Shao, der als Postdoc am Max-Planck-Institut für Gravitations­physik (Albert-Einstein-Institut, AEI) an dem Projekt arbeitete, forscht seit September 2017 am Max-Planck-Institut für Radio­astronomie. Er und seine Kollegen untersuchten elf mögliche Zustands­gleichungen für fünf binäre Pulsar-Systeme, jeweils bestehend aus einem Neutronen­stern und einem Weißen Zwerg. Sie entdeckten, dass die bislang besten Grenzwerte für alternative Gravitations­theorien bei binären Pulsaren Lücken aufweisen, die mit Hilfe der Gravitations­wellen­detektoren geschlossen werden könnten.
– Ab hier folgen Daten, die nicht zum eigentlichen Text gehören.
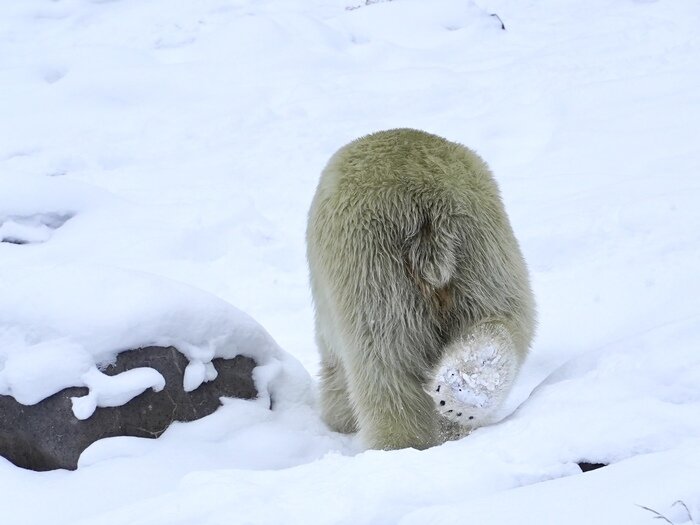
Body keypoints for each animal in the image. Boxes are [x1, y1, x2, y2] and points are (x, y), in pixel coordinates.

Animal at [306, 129, 536, 448]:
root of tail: (424, 201)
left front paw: (338, 420)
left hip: (371, 262)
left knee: (385, 361)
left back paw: (399, 443)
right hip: (482, 248)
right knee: (498, 317)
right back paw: (464, 392)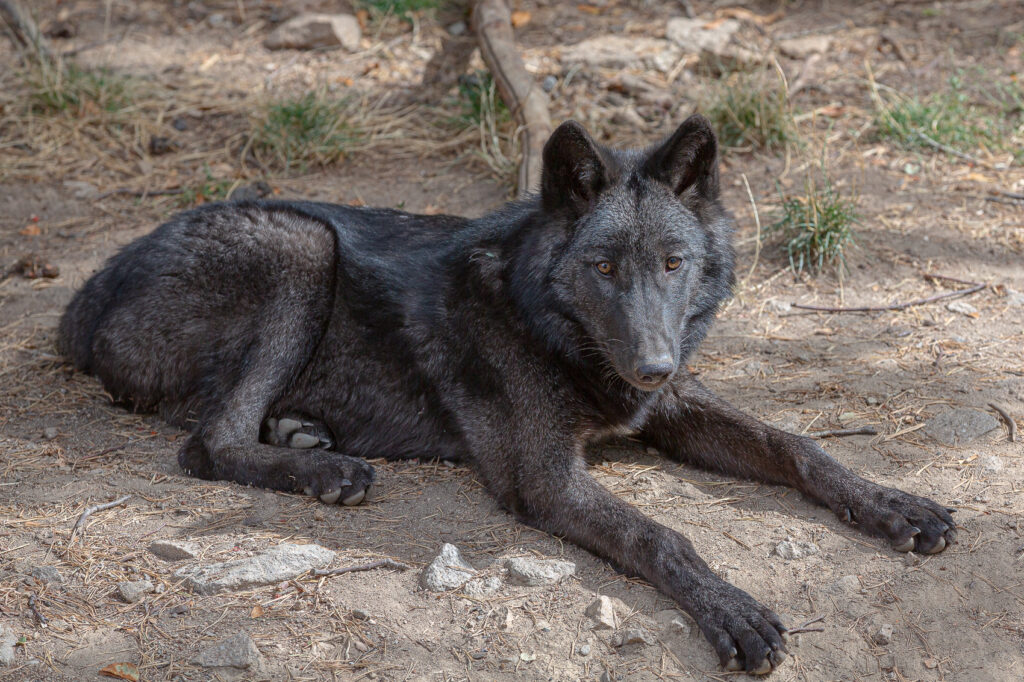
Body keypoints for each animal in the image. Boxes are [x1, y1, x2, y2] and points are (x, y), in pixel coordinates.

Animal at [59, 114, 954, 671]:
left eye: (673, 262)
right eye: (603, 266)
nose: (655, 365)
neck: (554, 329)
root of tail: (91, 286)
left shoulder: (669, 409)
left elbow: (796, 445)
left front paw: (894, 505)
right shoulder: (547, 478)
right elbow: (663, 536)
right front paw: (730, 606)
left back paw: (304, 434)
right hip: (300, 242)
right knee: (206, 444)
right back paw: (324, 470)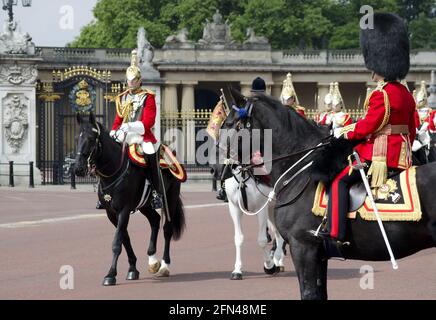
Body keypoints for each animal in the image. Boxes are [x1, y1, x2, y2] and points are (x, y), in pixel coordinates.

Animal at [74, 112, 185, 284]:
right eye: (76, 138)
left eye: (91, 138)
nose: (78, 168)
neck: (114, 171)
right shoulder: (112, 213)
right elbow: (124, 238)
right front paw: (132, 269)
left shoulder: (124, 209)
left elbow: (117, 242)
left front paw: (111, 274)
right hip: (145, 205)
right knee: (155, 220)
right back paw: (152, 261)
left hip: (170, 199)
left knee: (167, 228)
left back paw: (164, 266)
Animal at [223, 90, 436, 300]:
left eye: (229, 124)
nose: (224, 171)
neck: (301, 173)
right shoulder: (319, 253)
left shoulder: (303, 247)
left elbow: (309, 293)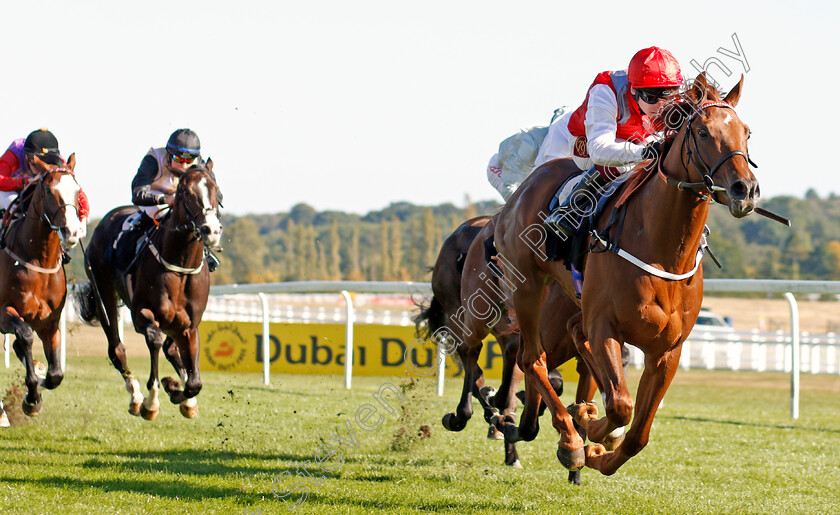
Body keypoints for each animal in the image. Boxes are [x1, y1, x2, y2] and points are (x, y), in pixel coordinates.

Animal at [0, 155, 85, 418]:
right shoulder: (3, 313)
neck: (38, 261)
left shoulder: (50, 322)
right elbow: (25, 335)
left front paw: (40, 379)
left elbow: (56, 373)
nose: (72, 231)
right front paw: (31, 398)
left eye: (77, 190)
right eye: (49, 190)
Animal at [76, 163, 221, 422]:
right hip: (104, 293)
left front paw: (178, 391)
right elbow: (154, 340)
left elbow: (194, 382)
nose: (211, 230)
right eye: (185, 192)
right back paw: (135, 396)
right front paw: (152, 402)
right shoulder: (141, 313)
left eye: (216, 190)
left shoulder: (189, 326)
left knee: (171, 349)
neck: (180, 266)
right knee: (116, 349)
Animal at [496, 73, 756, 476]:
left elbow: (637, 434)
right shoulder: (606, 326)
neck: (663, 253)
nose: (745, 189)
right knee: (532, 357)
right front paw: (588, 432)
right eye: (701, 132)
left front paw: (599, 446)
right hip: (528, 287)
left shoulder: (667, 350)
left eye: (746, 132)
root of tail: (526, 185)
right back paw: (569, 437)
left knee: (572, 336)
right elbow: (620, 405)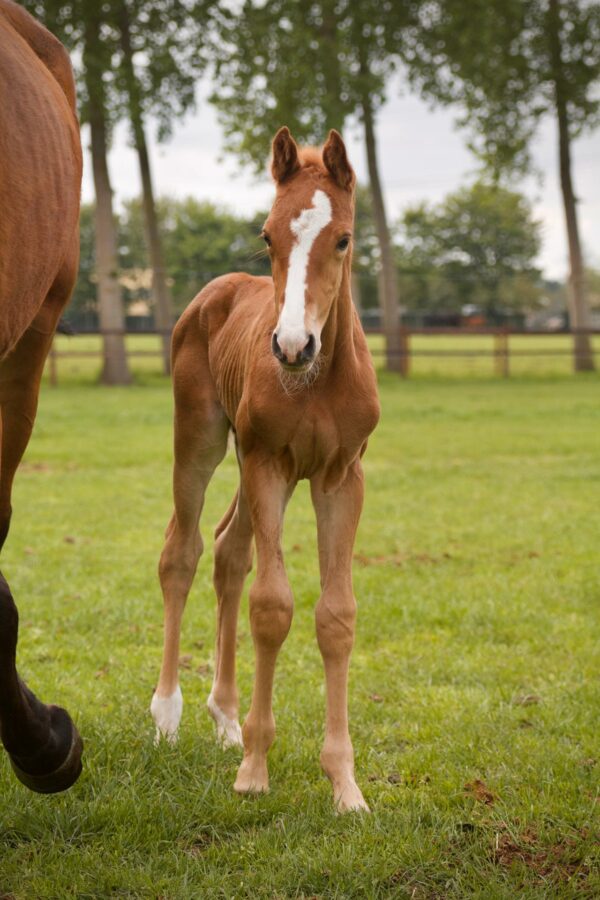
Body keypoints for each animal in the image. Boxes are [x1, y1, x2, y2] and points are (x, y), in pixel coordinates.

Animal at [152, 125, 382, 808]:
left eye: (343, 238)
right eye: (267, 235)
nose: (291, 346)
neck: (316, 381)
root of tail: (217, 289)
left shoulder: (341, 478)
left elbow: (336, 616)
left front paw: (345, 786)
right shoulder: (269, 465)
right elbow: (272, 606)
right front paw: (254, 771)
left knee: (230, 549)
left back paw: (225, 718)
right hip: (203, 441)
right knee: (183, 552)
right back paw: (168, 715)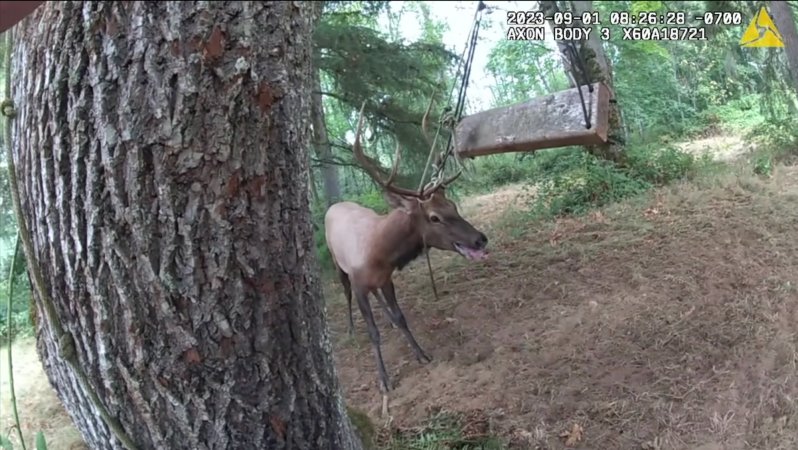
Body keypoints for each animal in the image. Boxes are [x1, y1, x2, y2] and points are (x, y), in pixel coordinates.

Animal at [324, 102, 488, 414]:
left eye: (453, 205)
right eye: (434, 217)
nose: (480, 239)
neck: (379, 253)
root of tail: (332, 206)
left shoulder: (387, 279)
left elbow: (401, 317)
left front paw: (421, 353)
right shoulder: (359, 282)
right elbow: (372, 331)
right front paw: (384, 380)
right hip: (336, 263)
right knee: (345, 293)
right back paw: (350, 328)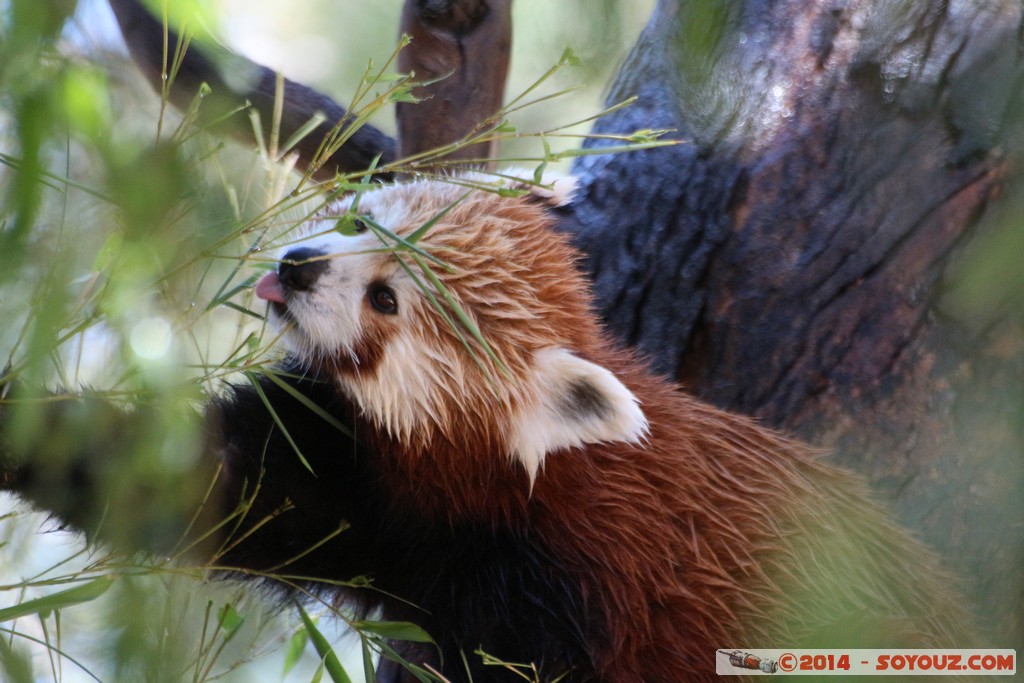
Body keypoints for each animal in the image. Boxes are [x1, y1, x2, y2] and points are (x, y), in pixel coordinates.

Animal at [241, 174, 974, 679]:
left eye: (385, 300)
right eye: (357, 221)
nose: (298, 265)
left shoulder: (575, 587)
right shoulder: (374, 488)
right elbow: (270, 491)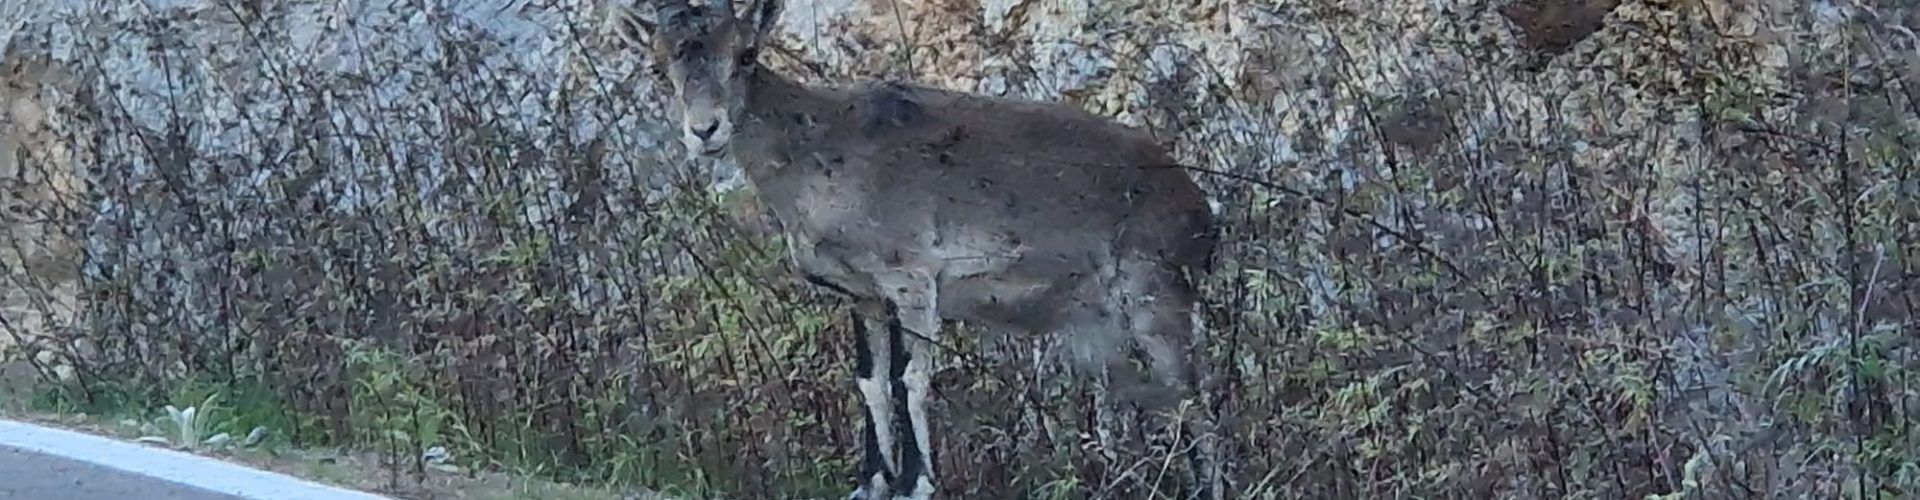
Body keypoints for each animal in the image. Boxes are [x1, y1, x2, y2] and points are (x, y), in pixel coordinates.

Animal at [609, 1, 1226, 498]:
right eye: (659, 65)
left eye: (745, 54)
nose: (705, 130)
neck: (820, 153)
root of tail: (1199, 211)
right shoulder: (862, 296)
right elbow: (870, 381)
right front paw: (871, 481)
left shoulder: (911, 280)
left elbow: (909, 377)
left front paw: (916, 480)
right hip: (1100, 335)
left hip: (1154, 298)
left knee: (1194, 403)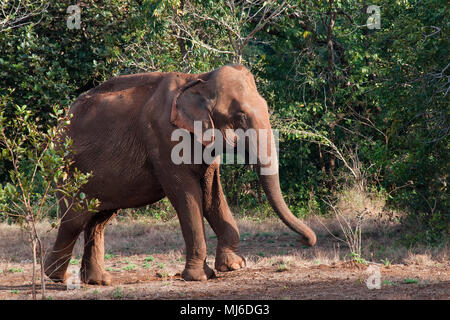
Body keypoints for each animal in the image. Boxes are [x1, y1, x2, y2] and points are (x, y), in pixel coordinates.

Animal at [44, 63, 314, 284]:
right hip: (70, 169)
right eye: (240, 117)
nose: (306, 242)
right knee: (74, 219)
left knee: (98, 219)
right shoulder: (164, 138)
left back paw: (99, 281)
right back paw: (57, 277)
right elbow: (186, 194)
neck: (198, 80)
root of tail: (58, 125)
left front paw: (233, 267)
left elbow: (211, 193)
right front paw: (200, 277)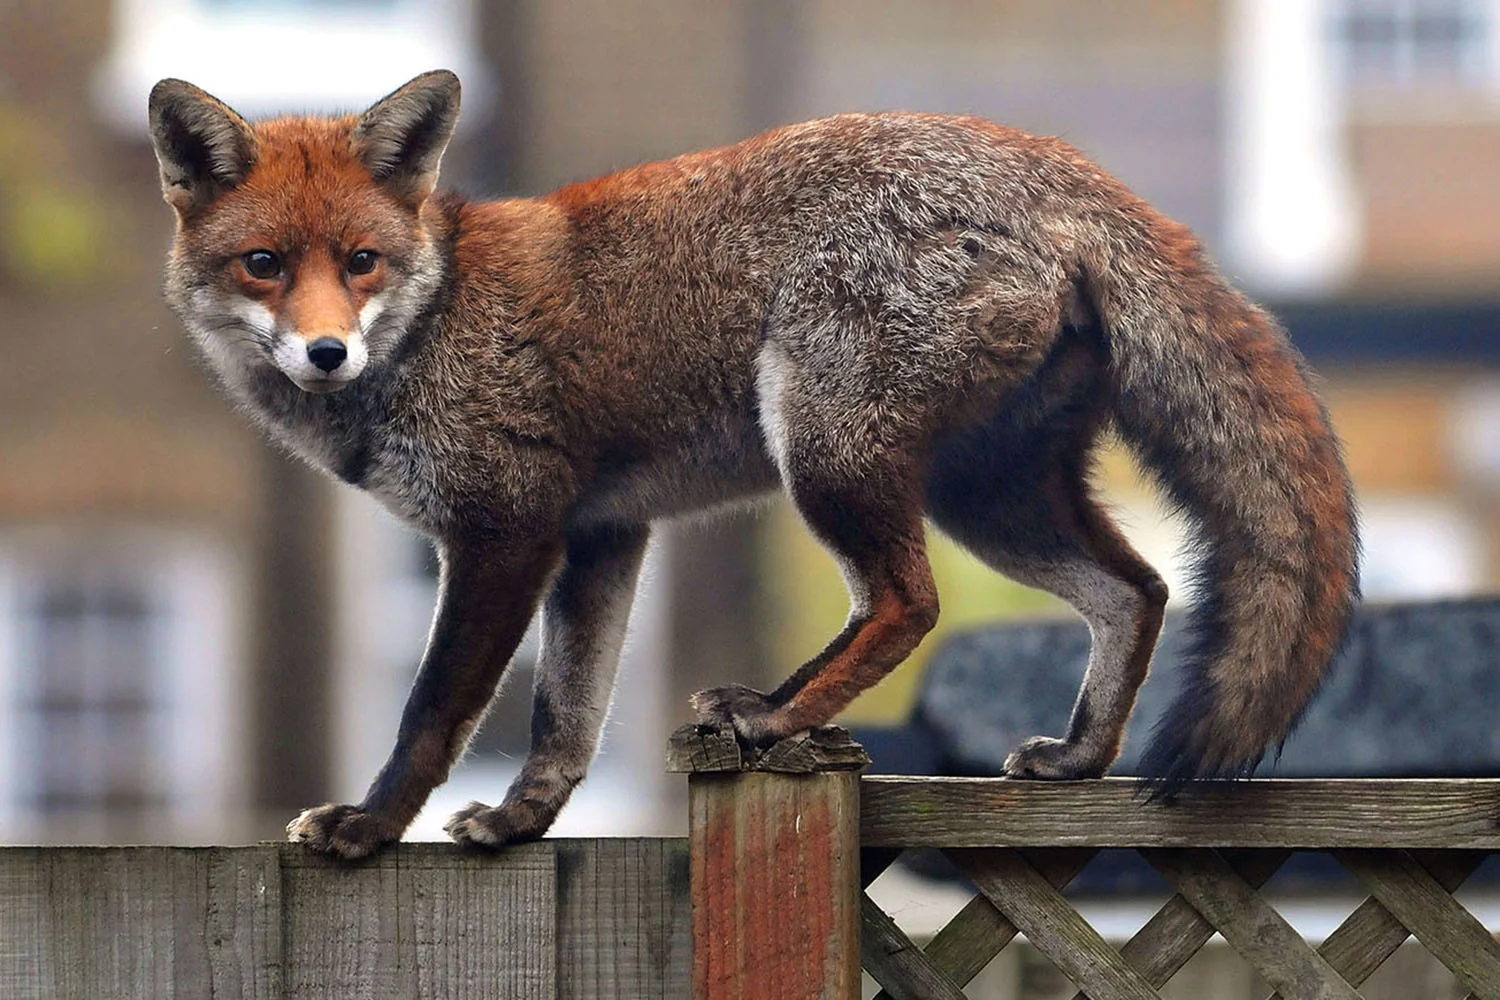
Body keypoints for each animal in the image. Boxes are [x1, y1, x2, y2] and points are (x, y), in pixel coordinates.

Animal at [148, 70, 1358, 859]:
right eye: (265, 265)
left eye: (360, 262)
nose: (326, 352)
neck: (438, 319)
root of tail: (1058, 165)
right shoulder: (601, 535)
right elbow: (564, 719)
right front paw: (523, 822)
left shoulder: (507, 529)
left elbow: (433, 710)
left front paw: (368, 828)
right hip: (985, 495)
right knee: (1135, 590)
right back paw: (1074, 756)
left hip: (828, 449)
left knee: (908, 604)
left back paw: (776, 722)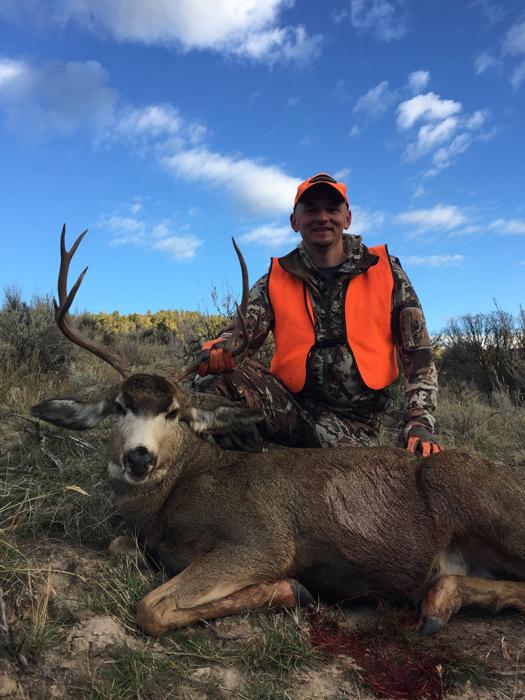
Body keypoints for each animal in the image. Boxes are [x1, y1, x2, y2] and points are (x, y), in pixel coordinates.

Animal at [30, 226, 525, 637]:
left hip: (476, 498)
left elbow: (151, 608)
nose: (139, 456)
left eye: (174, 413)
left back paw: (436, 603)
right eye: (119, 407)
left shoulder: (261, 540)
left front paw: (290, 589)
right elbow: (118, 545)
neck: (172, 497)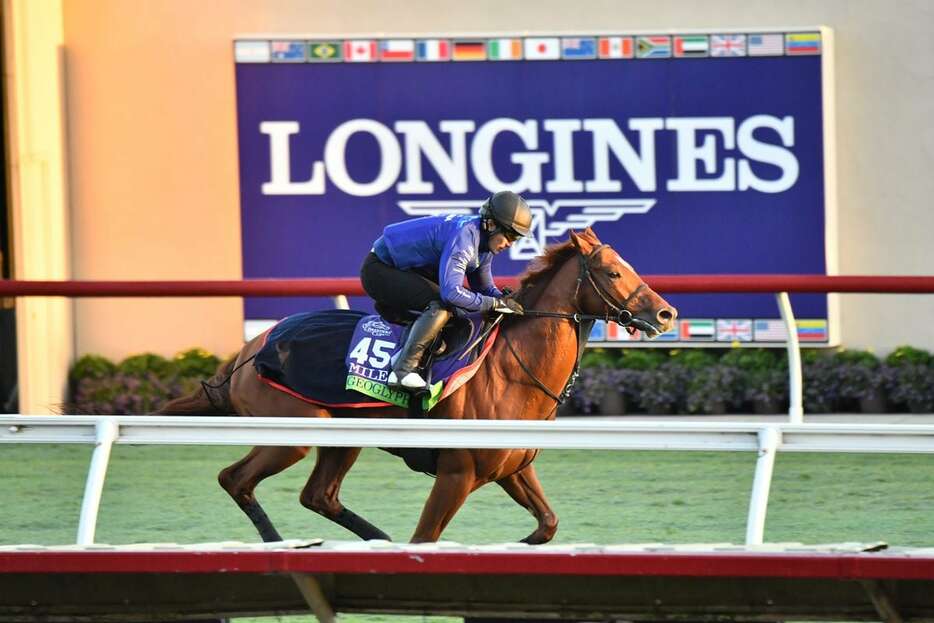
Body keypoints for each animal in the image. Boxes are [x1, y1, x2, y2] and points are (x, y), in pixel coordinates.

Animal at [157, 227, 676, 544]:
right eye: (613, 271)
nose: (666, 313)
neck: (510, 370)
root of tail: (248, 353)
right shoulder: (456, 474)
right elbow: (426, 537)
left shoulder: (512, 468)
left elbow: (548, 523)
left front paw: (521, 542)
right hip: (290, 434)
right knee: (236, 479)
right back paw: (279, 545)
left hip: (341, 438)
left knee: (318, 495)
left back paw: (375, 540)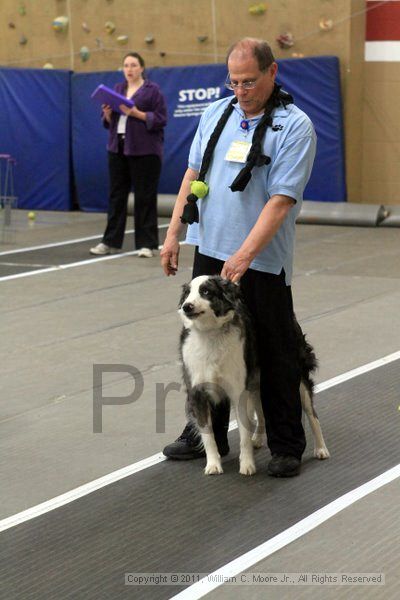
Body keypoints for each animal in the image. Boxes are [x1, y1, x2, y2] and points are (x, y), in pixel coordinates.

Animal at [180, 274, 330, 476]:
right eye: (188, 293)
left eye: (205, 291)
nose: (186, 306)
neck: (210, 333)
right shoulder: (198, 393)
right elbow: (208, 434)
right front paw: (213, 465)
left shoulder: (238, 392)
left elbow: (243, 434)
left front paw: (247, 464)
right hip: (255, 385)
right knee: (261, 413)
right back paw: (257, 440)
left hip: (298, 379)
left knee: (312, 414)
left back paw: (321, 449)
„Im zweiten Beobachtungslauf haben LIGO und Virgo bereits unter Beweis gestellt, dass sie empfindlich genug sind, um binäre Neutronen­sterne zu detektieren. Und ihre Empfindlichkeit wird in den kommenden Jahren weiter verbessert, wenn die Advanced LIGO und Virgo-Konfiguration erreicht wird“, sagt Noah Sennett, Doktorand und Zweitautor der Studie. „Die LIGO-Virgo-Detektoren könnten bald binäre Neutronen­stern­systeme mit geeigneten Massen entdecken. Dies könnte die Grenzwerte verbessern, die durch binäre Pulsar-Tests für bestimmte Zustandsgleichungen gesetzt werden und damit Einsteins Allgemeine Relativitätstheorie und alternative Theorien einem qualitativ neuen Test unterziehen“, sagt Alessandra Buonanno, Direktorin der Abteilung Astro­physikalische und Kosmologische Relativitäts­theorie am Max-Planck-Institut für Gravitationsphysik in Potsdam.

Zukünftige Gravitationswellen­detektoren wie das Einstein-Teleskop werden diese Tests weiter verbessern und die Lücke in den derzeitigen Rand­bedingungen schließen. Einander ergänzende Tests der Schwerkraft in starken Feldern werden in naher Zukunft Realität werden.